At the end of yesterday’s Making Money with Security Online class I mentioned the upcoming “Principles of an Effective Value Proposition” online program scheduled in April. There is nothing worse than sitting through a terrible presentation or being stuck in boring meeting for several hours. So why would we subject our prospects to this kind of torture? To get us started, here are ten things that will absolutely kill a Power Point presentation…
1. Opening with an agenda slide – your first task is to grab the audience’s attention; the agenda slide is a sure way to lose everyone.
2. Using the standard bullet point format in Power Point – this makes for boring slides with too many words.
3. Showing slide after slide of meaningless numbers, statistics, financials, with values that are too big to comprehend. The human brain needs a comparison when dealing with large numbers – a point of reference. A slide or 2 is okay, but don’t go overboard on statistics and sound bites.
4. Talking about “Self”. Especially true when presenting to new prospects – no one cares about your company before there is a reason to do business.
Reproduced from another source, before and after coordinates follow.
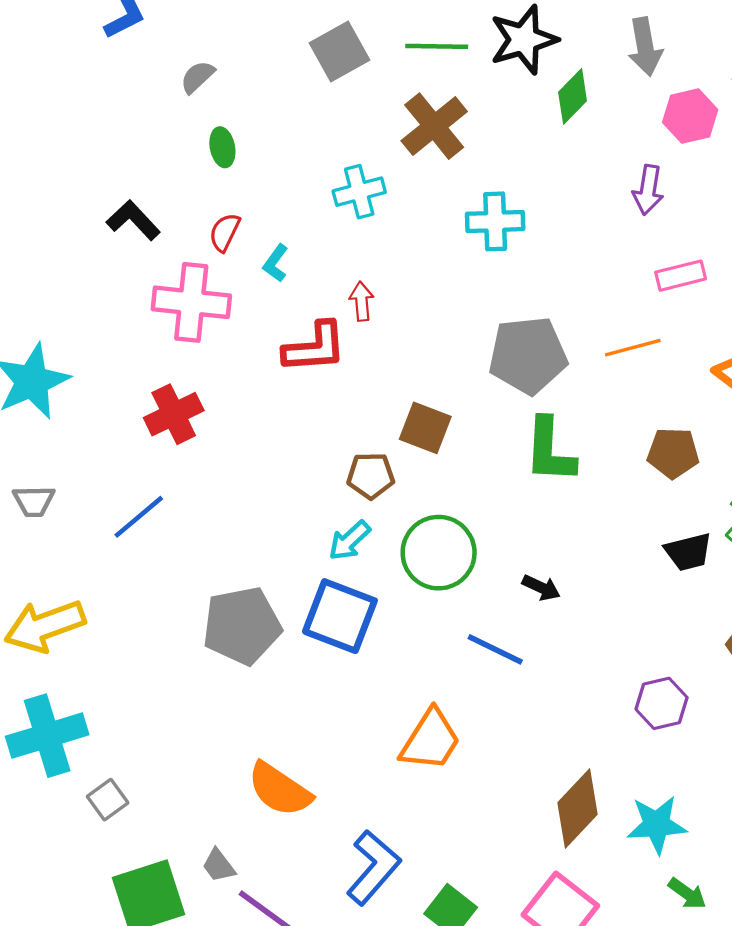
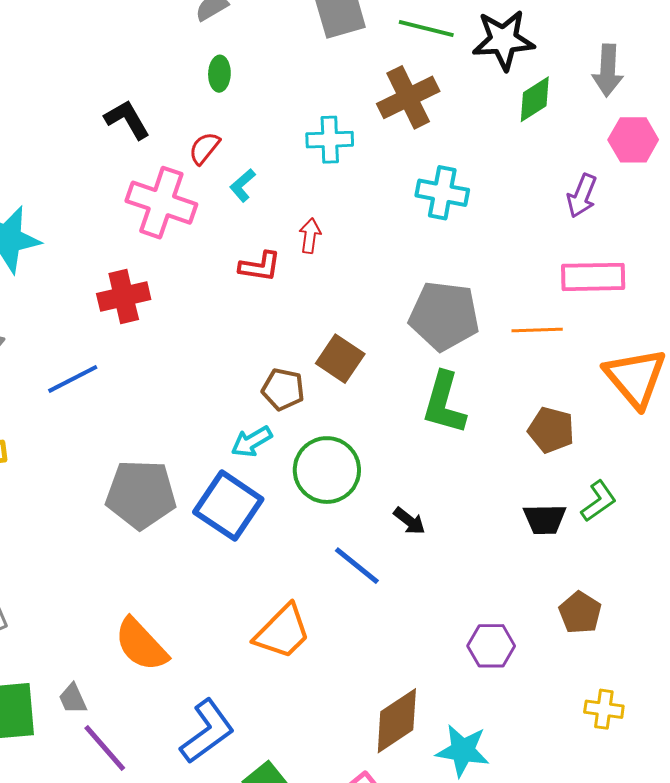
pink rectangle: (681, 276) -> (593, 277), size x1.4
red L-shape: (315, 347) -> (260, 266), size x0.7

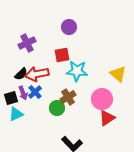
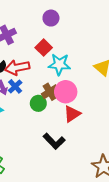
red square: (62, 55) -> (44, 48), turned -35
pink circle: (102, 99) -> (66, 92), moved
red triangle: (107, 118) -> (72, 114), moved

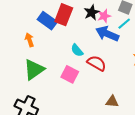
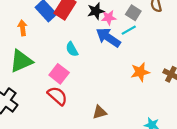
red semicircle: (97, 63) -> (57, 96), moved
brown triangle: (112, 102) -> (99, 112), turned -32

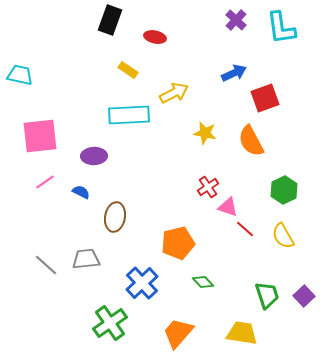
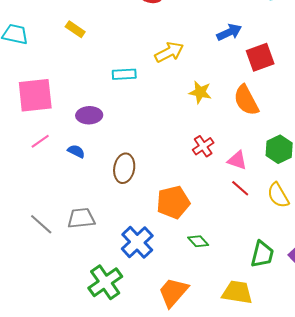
yellow rectangle: (128, 70) -> (75, 29), moved
cyan rectangle: (129, 115) -> (124, 74), size x0.6
pink triangle: (228, 207) -> (237, 160), moved
brown ellipse: (115, 217) -> (124, 168), moved
green trapezoid: (267, 295) -> (262, 254), turned 32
5. Bad colors and no graphics. Most people are visual. They want to see pictures – this is why people watch movies rather than listen to stories on the radio. If you want your information to be memorable, use grabbing graphics! The best way to do this is by changing the slide background to an image.
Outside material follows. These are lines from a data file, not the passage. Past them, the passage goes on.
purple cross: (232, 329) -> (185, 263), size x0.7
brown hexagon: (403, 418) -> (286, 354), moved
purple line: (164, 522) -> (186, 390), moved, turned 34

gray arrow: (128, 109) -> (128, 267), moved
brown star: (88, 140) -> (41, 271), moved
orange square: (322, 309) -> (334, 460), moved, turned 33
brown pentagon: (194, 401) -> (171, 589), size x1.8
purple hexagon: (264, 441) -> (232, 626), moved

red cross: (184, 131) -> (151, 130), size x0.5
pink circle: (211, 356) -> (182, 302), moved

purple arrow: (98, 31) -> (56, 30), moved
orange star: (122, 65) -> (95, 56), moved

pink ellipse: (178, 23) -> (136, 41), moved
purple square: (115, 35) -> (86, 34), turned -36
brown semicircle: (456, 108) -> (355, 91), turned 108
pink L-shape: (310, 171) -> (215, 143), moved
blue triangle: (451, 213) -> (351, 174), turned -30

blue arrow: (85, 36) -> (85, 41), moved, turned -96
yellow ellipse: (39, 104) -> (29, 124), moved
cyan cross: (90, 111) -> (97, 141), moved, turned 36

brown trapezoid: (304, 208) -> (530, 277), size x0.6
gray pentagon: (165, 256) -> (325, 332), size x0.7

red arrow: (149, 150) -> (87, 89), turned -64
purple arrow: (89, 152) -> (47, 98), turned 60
6. Reading your slides – no! Look at the audience. This requires that you know your material.
7. Too many words on the slide. If your audience can’t read the whole slide in a few seconds (5 or 6 words) you’ve lost them. They will either listen to you or read the slide…most will read the slide and ignore you.
8. No climax. A presentation must build. If it’s flat people will lose interest quickly.
9. Obvious. Most sales presentations look exactly the same. They discuss company background, offerings, features, a few client names, etc. This is predictable, boring, and obvious.
10. When he presenter is not a speaker. This is the final presentation killer. If you’re going to stand up in front of a crowd, you had better be good. This is not a genetic trait. It’s simply a matter of learning the skill and practicing until you’re great at it.